STATED PROBLEM >>
Edit the records below so that each "common name" becomes "vernacular name", with every other line left unchanged. Omit the pictures from your answer.

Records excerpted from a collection
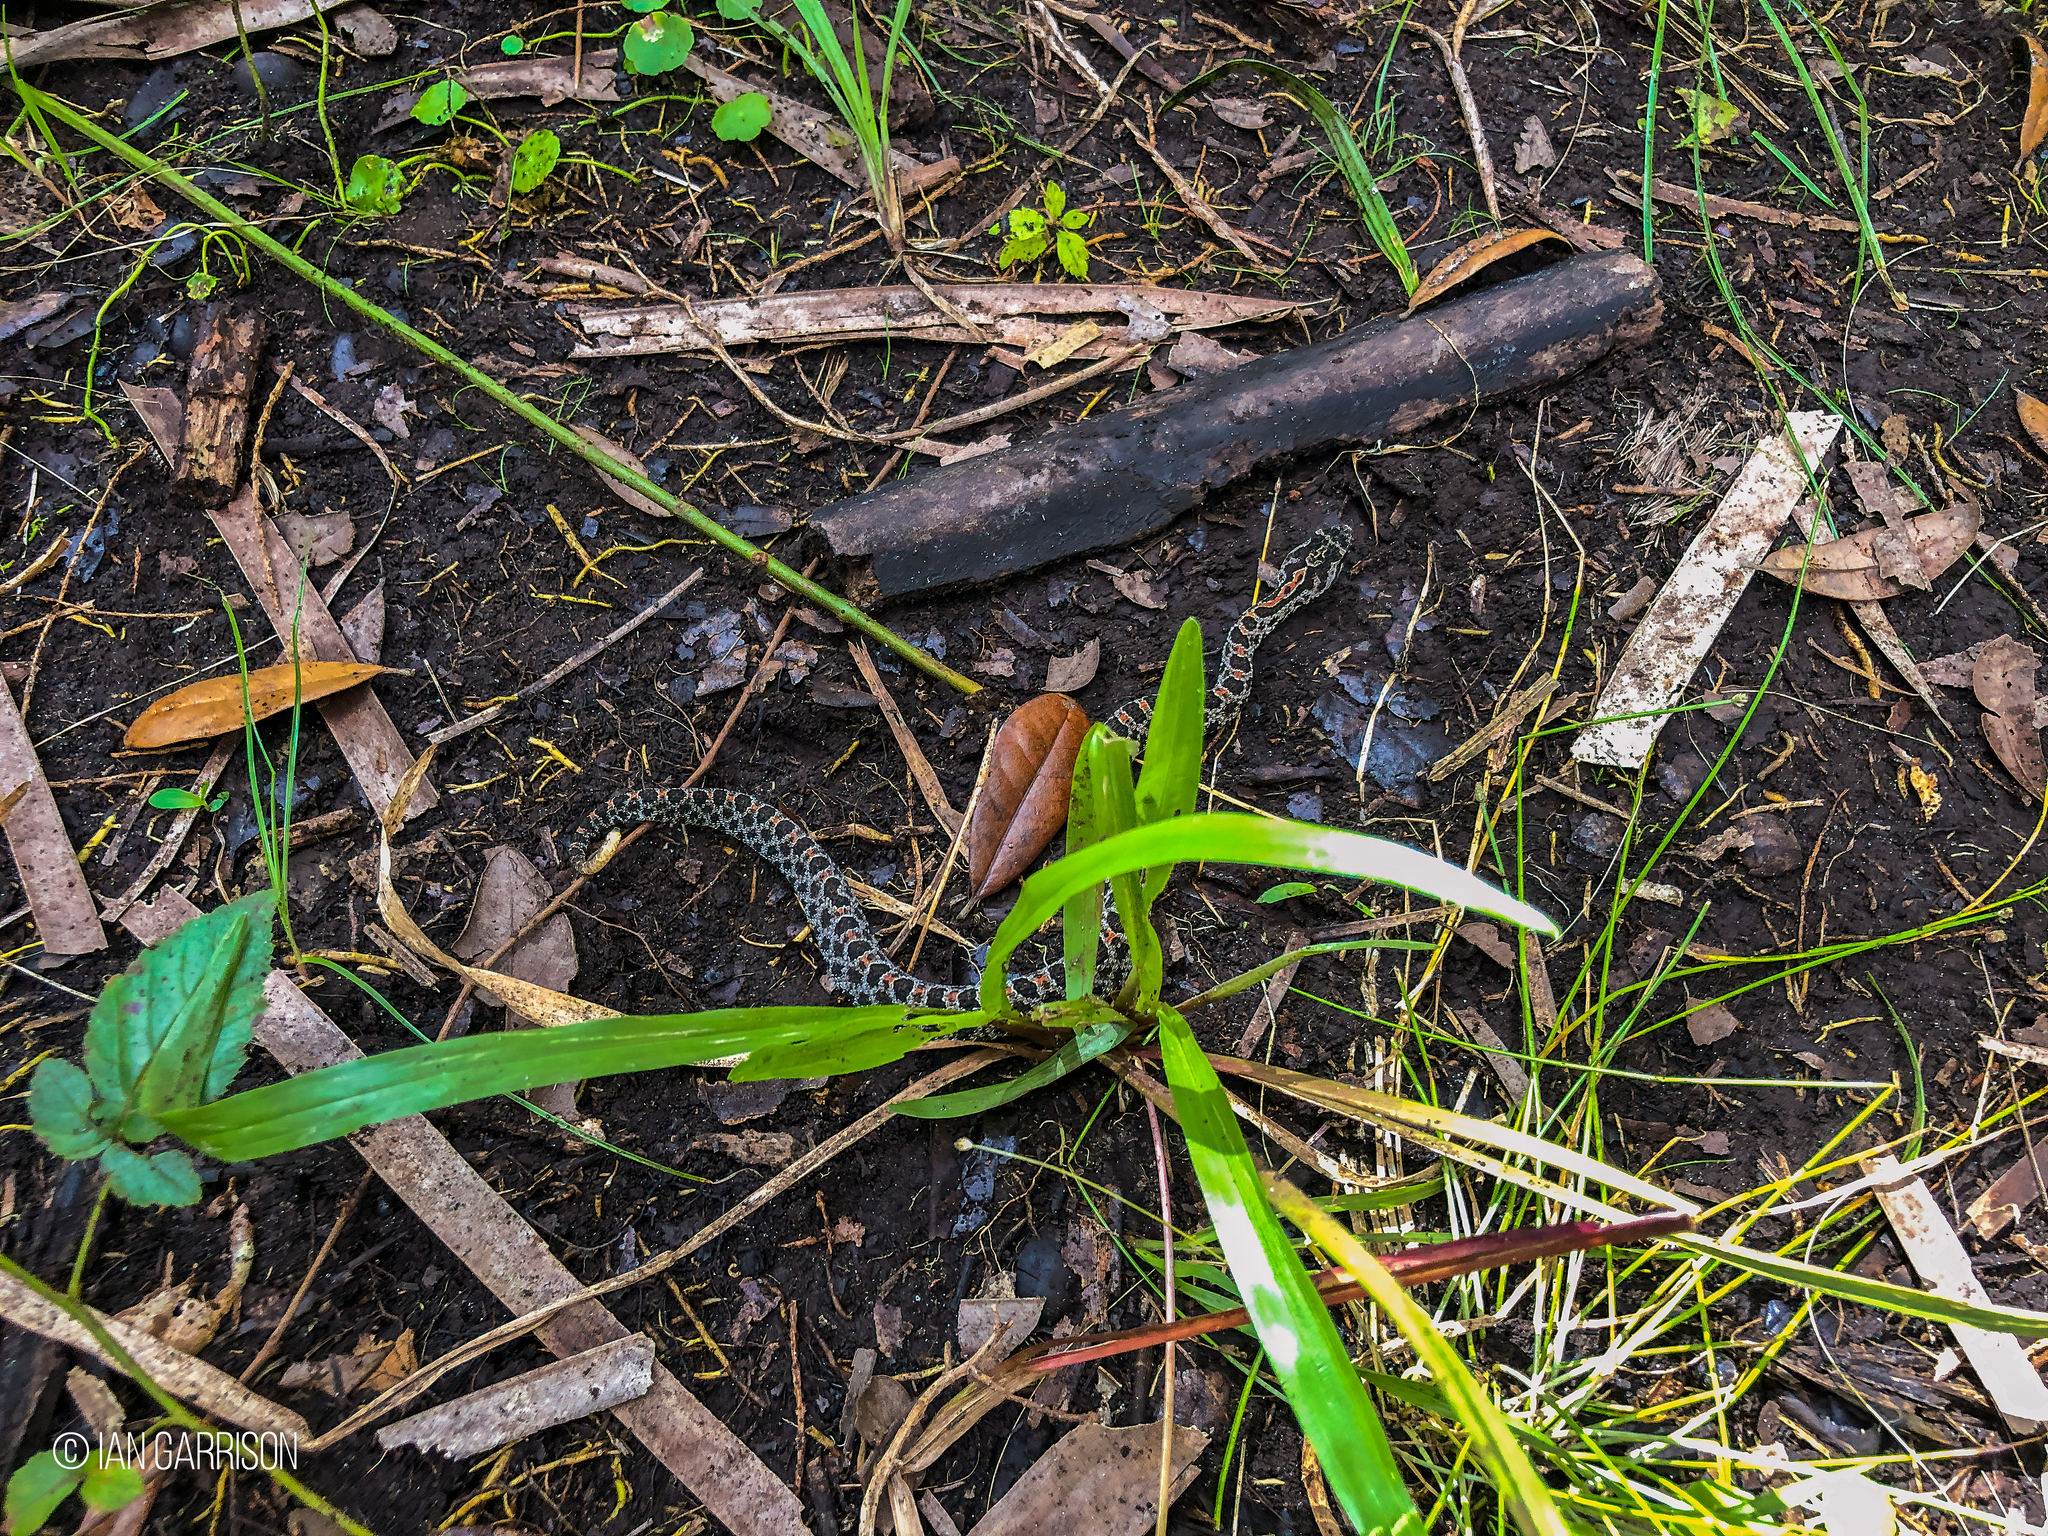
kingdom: Animalia
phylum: Chordata
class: Squamata
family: Viperidae
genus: Sistrurus
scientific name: Sistrurus miliarius
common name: Pygmy rattlesnake
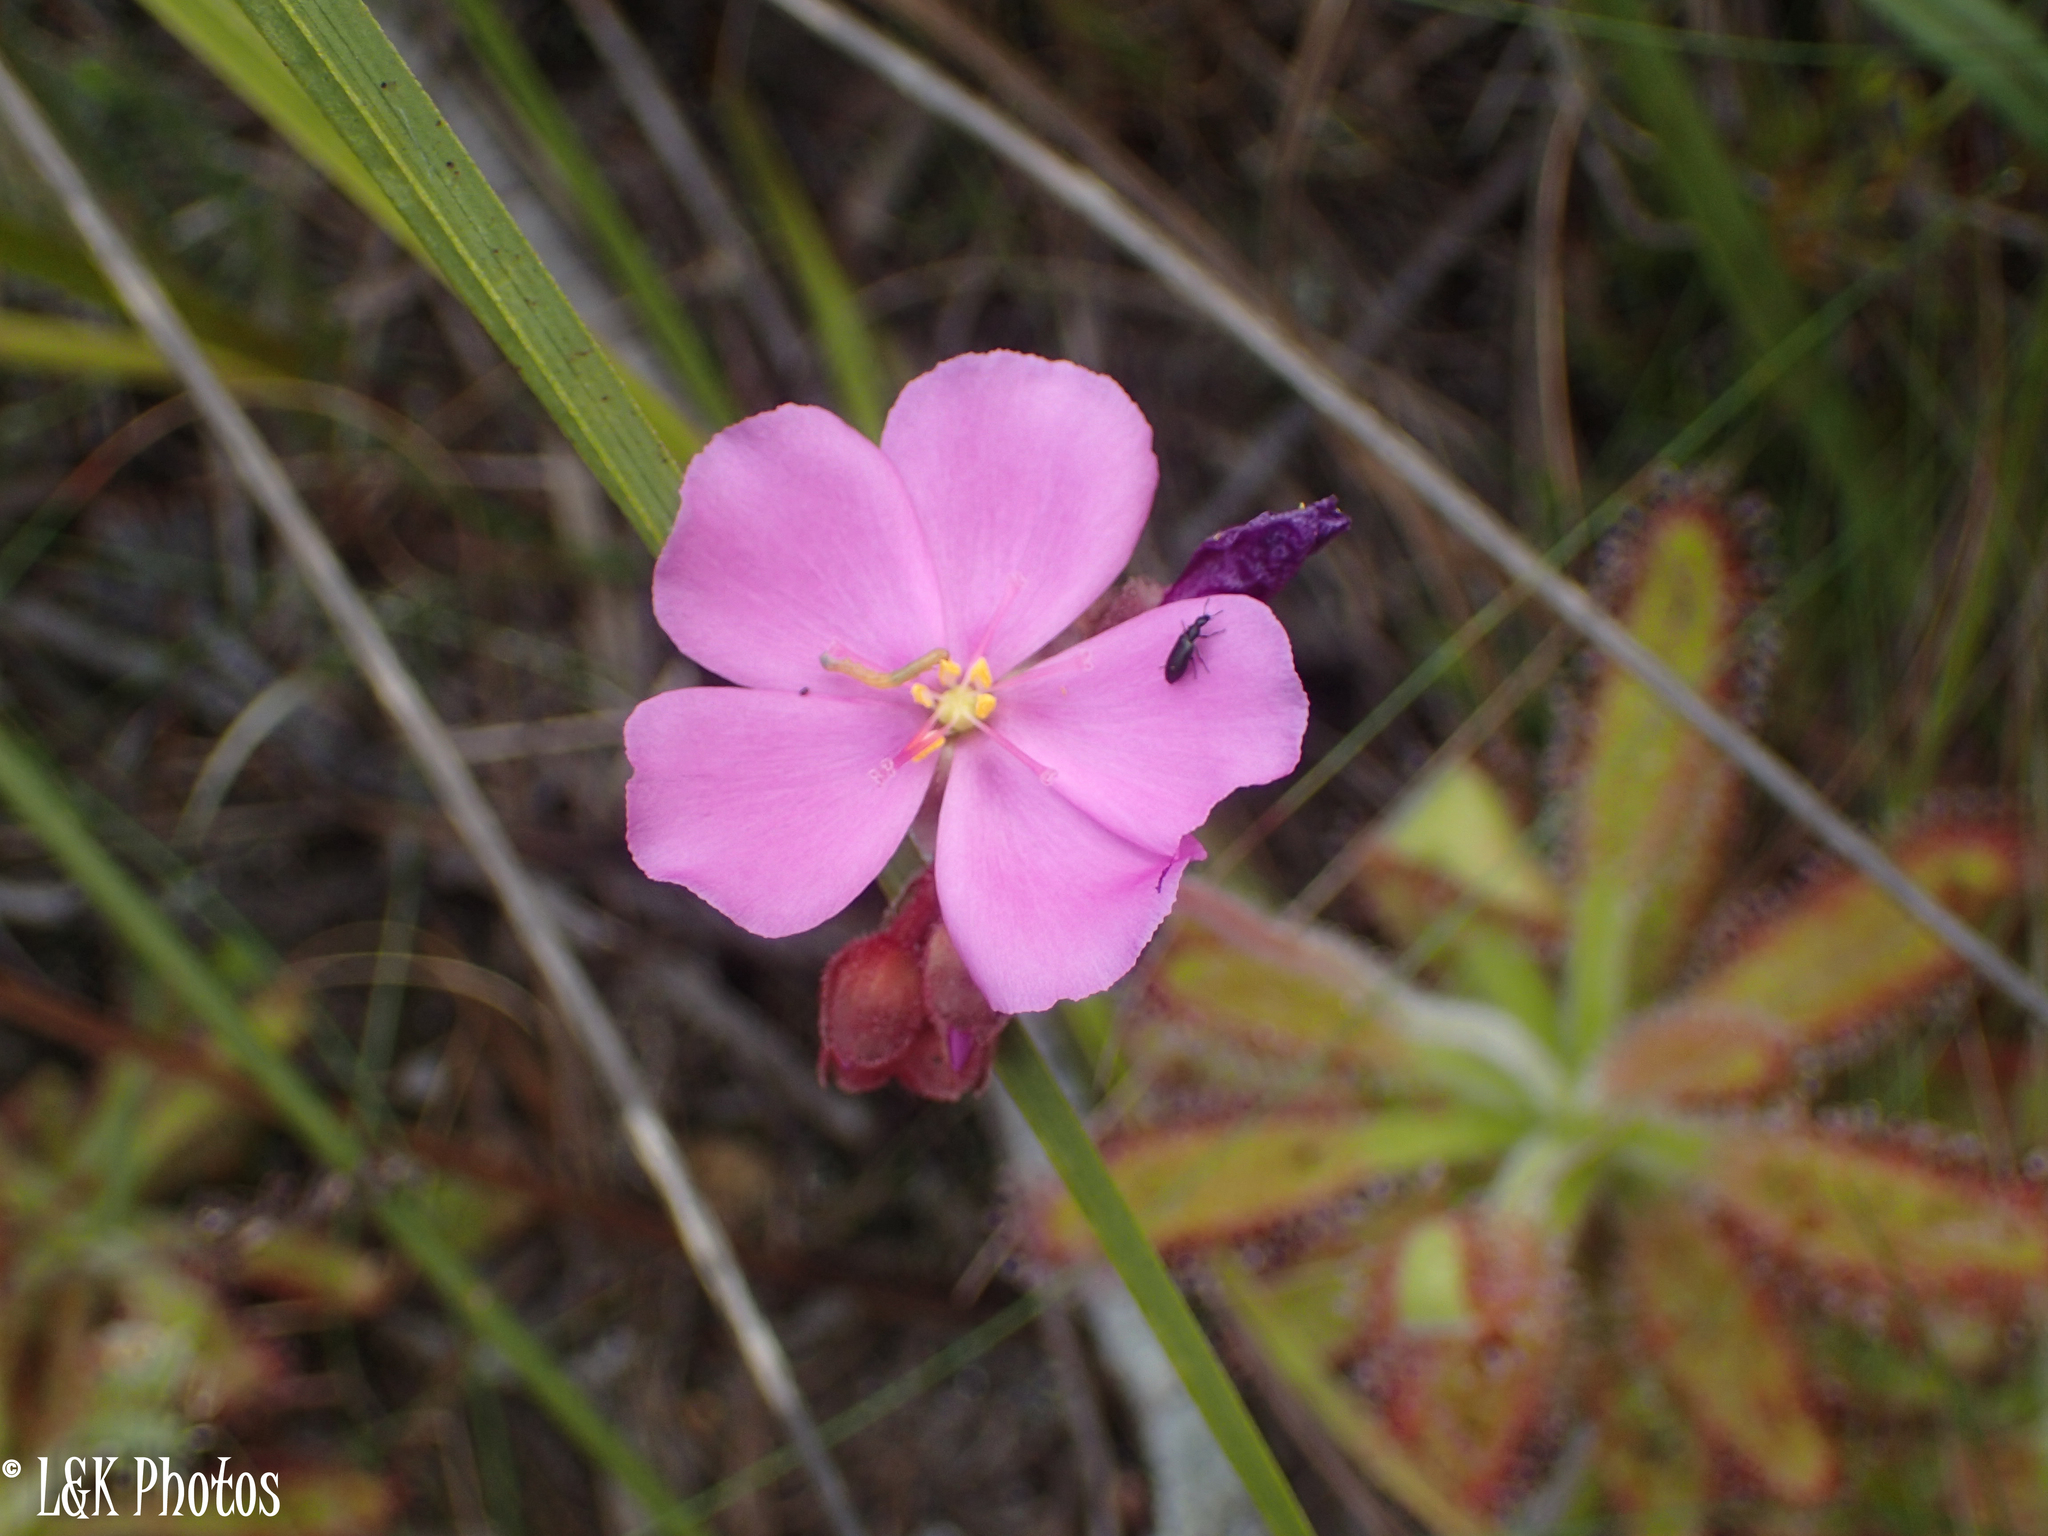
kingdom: Plantae
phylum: Tracheophyta
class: Magnoliopsida
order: Caryophyllales
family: Droseraceae
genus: Drosera
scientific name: Drosera hilaris
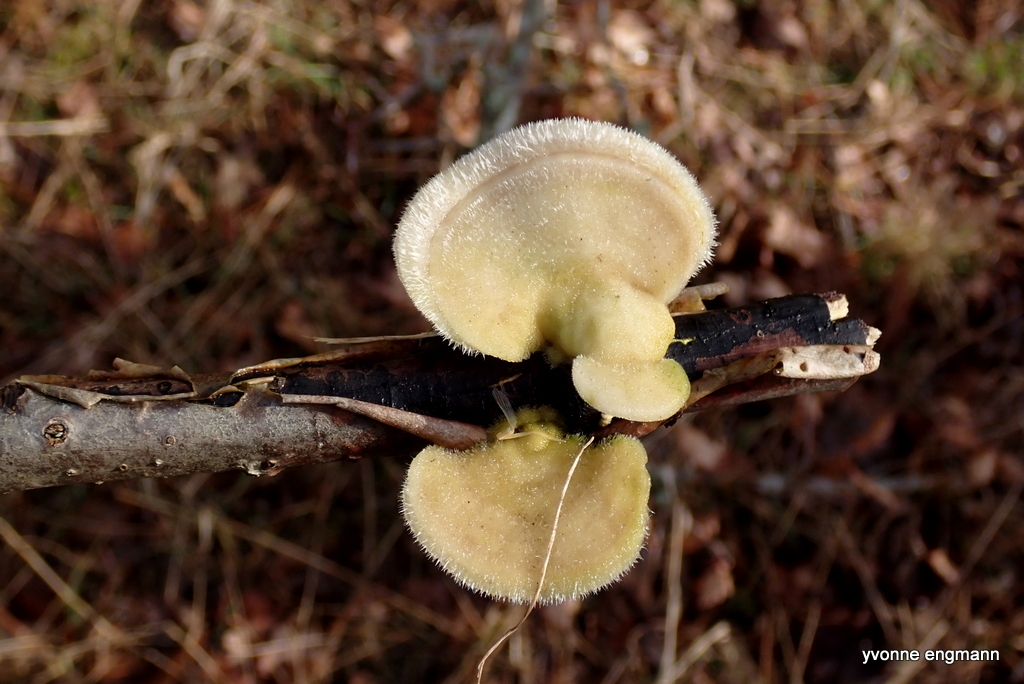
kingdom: Fungi
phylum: Basidiomycota
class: Agaricomycetes
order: Polyporales
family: Polyporaceae
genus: Trametes
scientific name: Trametes hirsuta
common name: Hairy bracket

EXPECTED ANSWER >>
kingdom: Animalia
phylum: Chordata
class: Squamata
family: Viperidae
genus: Sistrurus
scientific name: Sistrurus miliarius
vernacular name: Pygmy rattlesnake
kingdom: Plantae
phylum: Tracheophyta
class: Magnoliopsida
order: Caryophyllales
family: Droseraceae
genus: Drosera
scientific name: Drosera hilaris
kingdom: Fungi
phylum: Basidiomycota
class: Agaricomycetes
order: Polyporales
family: Polyporaceae
genus: Trametes
scientific name: Trametes hirsuta
vernacular name: Hairy bracket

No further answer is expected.